I felt my heart tighten in my chest till I could scarcely breathe.
‘Father? Surely you have not invested in the venture? We have little enough put aside.’
My father looked shifty, but Dr Lopez said smoothly, ‘Your father has kindly invested a thousand pounds, Kit, so you see, the success of our venture is of some interest to you after all.’
My hand flew to my mouth and I gasped in shock. The wine slopped over the rim of the glass and the stain of it spread over my knees. My father had handed over every shilling and groat we owned to this adventurer. Money painfully put aside over seven years, while we lived so shabbily and worked so hard. We had debts which must be paid – to apothecaries for supplies of herbs and other materials, to the butcher and fishmonger, to the alewife. I could scarcely hold back my tears, and when Lopez had left, I could restrain them no longer.
‘How could you, Father? You have gambled our future on this venture. What if it fails?’
Suddenly he looked frail and confused. ‘But Ruy has promised us all great profits from the voyage, and we could go home again, Felipe. I will return to my university once the Inquisition is driven out. We will live in our old house again; it’s so much better than this hovel, and your mother will have her garden that she loves so much!’
I felt chilled to the very bone. Felipe! He thinks I am my dead brother. And Mama . . . Our old garden. Oh, Papa, I am losing you. I could not berate him any more, but took his hand and stroked it, and said that perhaps all would be well in the end.

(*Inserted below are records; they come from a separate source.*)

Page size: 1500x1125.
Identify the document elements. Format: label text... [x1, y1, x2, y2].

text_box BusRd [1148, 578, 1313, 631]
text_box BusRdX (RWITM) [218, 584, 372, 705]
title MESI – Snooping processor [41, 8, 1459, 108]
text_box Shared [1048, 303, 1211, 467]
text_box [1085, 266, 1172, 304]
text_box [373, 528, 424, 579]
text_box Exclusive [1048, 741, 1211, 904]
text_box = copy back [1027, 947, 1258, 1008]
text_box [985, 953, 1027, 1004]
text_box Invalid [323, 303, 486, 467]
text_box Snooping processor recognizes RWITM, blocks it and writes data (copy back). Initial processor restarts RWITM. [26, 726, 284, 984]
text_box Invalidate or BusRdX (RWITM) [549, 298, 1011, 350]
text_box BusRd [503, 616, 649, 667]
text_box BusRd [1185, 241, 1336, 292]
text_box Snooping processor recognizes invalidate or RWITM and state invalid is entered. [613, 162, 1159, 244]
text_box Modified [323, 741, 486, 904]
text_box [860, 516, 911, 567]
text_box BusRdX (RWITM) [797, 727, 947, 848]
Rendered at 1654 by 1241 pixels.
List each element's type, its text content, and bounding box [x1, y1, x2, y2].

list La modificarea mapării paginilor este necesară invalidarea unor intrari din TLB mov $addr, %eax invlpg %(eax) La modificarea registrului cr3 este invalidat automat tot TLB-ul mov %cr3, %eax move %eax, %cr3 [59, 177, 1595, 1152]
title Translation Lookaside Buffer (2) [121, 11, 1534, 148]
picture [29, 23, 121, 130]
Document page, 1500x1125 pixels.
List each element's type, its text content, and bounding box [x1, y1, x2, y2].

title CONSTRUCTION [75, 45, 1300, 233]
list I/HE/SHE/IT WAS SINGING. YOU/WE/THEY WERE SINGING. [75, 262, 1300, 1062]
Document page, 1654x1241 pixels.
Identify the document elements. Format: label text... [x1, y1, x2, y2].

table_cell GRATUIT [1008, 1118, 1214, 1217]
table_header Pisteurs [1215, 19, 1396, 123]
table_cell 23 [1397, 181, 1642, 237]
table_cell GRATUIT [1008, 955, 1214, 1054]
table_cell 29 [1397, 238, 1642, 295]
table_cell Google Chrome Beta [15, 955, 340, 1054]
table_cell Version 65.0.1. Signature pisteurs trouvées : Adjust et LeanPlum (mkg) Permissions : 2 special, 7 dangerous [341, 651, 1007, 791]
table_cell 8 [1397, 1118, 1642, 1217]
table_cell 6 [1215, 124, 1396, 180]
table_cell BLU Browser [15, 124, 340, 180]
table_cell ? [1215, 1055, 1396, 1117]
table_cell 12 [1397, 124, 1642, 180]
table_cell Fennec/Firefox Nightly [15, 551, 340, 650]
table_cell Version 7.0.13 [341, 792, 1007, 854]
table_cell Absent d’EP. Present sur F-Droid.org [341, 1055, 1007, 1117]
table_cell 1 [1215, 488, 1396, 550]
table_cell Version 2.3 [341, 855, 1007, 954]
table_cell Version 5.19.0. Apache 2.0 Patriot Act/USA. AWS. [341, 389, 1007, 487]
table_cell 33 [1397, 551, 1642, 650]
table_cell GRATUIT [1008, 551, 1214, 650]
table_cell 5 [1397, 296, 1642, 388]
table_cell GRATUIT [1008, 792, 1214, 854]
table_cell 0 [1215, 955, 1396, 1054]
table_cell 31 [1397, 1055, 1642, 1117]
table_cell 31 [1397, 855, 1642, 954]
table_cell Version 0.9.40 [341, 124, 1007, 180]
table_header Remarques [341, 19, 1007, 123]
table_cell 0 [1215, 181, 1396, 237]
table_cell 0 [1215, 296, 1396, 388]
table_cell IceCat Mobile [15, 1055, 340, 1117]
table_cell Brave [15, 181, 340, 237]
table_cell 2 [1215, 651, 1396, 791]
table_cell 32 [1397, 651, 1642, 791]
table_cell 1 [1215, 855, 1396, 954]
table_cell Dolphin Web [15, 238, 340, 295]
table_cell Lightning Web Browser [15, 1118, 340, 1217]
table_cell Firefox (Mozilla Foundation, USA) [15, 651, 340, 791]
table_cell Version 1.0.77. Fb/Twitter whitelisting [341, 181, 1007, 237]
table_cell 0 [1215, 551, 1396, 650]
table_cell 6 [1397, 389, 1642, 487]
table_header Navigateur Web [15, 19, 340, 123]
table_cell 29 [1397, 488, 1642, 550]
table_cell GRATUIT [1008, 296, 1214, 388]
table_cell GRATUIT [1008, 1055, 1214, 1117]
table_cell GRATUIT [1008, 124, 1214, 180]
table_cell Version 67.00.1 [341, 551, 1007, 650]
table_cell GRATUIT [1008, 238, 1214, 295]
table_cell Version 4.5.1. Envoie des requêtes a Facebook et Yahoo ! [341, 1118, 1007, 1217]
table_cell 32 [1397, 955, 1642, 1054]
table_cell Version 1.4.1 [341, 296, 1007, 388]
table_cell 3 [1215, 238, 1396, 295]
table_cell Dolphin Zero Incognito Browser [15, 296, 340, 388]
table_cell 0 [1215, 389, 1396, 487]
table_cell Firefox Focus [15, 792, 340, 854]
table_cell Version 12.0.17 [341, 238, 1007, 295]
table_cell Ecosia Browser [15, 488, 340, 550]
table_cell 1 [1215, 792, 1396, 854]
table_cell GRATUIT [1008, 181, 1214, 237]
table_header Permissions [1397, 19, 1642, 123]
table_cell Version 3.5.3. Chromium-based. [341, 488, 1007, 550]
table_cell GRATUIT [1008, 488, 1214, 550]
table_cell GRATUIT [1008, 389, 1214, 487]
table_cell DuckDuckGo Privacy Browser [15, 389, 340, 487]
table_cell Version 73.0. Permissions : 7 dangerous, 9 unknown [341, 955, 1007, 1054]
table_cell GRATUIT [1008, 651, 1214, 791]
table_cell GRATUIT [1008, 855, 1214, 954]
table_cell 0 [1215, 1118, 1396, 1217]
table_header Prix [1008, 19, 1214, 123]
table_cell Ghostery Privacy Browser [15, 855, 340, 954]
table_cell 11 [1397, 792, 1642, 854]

After this my father’s health grew worse, both in body and mind. He took it as agreed that I would sail with Drake and the others in his place, and do my part in freeing Portugal. I felt another trap closing about me. Portugal! The very name terrified me. I began to have nightmares again, the same dreams which had haunted me when we had first come to England. I was back in the prison of the Inquisition and could hear my mother screaming, but I could not reach her. The scars the scourges had raised on my back began to burn again with pain. I did not know whether this was a true physical pain, or some trick of my frightened mind, but it felt real enough. And I feared to leave my father. Some days he was brisk and eager, discussing plans for the expedition, then the cloud would descend over his mind and he would forget what he had just said, repeating it again and again, or wandering off into the streets until I fetched him home. Yet when I suggested that I should not go but stay with him, he grew angry and distressed. What should I do? Deep in my mind, a voice whispered that there was something I could do in Portugal, that my conscience would never be clear until I made the attempt. But I was mortally afraid.
Chapter Two
One morning I woke early, still shaking from the horrors of the dark hours, but with the sudden gleam of an idea. I was still troubled by thoughts of what I might be able to do in Portugal that would ease both my father’s mind and my own evil memories. Although it was mostly dread that held me back, I knew that I could only join the expedition as one of those, like Ruy Lopez and Hector Nuñez, who went to keep a sharp eye on their investments, all of them aware that Drake would need watching, else he would turn the venture into yet another of his piratical raids. I would be regarded as a gentleman adventurer, not committed to any part in the fighting.
I might also be welcome for my medical skills. Like all naval expeditions, the ships would carry their own surgeons, but they were a class of unskilled butchers, whose main purpose was to hack off injured limbs too fearfully smashed to preserve. They probably killed more men than they saved. As a physician I was better qualified to help the men, both afloat and ashore, with the many illnesses that sailors and soldiers are heir to. However, as a physician I would have little freedom to carry out the plan I was tentatively forming in my mind. I would need a reason to leave the expedition at some point and venture into the interior of Portugal on my own. I decided I must call on Walsingham.